▶ [Task instructions]: Look through the data that follows and say how many of its lines contain "camera", giving the number only.

▶ [Records for this task]:
# # #

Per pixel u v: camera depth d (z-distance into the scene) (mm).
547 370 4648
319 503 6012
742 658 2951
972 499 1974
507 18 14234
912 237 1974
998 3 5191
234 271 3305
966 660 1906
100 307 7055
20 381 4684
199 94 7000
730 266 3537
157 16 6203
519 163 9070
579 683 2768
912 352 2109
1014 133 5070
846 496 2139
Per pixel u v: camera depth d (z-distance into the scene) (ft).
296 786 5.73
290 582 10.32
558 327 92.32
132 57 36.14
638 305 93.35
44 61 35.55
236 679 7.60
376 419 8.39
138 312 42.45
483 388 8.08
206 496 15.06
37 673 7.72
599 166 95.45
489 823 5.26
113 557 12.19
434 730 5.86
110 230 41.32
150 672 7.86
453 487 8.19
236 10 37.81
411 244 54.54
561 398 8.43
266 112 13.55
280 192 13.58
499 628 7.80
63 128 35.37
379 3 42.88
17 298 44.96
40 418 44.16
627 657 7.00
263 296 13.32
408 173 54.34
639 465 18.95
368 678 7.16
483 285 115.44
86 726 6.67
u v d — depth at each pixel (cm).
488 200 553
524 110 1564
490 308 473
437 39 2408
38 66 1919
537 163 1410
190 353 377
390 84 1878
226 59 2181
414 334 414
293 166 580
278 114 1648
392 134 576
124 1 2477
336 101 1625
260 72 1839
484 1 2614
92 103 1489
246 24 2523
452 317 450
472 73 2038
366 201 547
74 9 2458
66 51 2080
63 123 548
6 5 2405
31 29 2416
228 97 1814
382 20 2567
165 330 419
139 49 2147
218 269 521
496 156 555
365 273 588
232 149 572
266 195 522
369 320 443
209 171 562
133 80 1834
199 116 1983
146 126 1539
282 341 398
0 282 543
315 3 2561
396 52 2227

# # #

▶ [The answer]: 2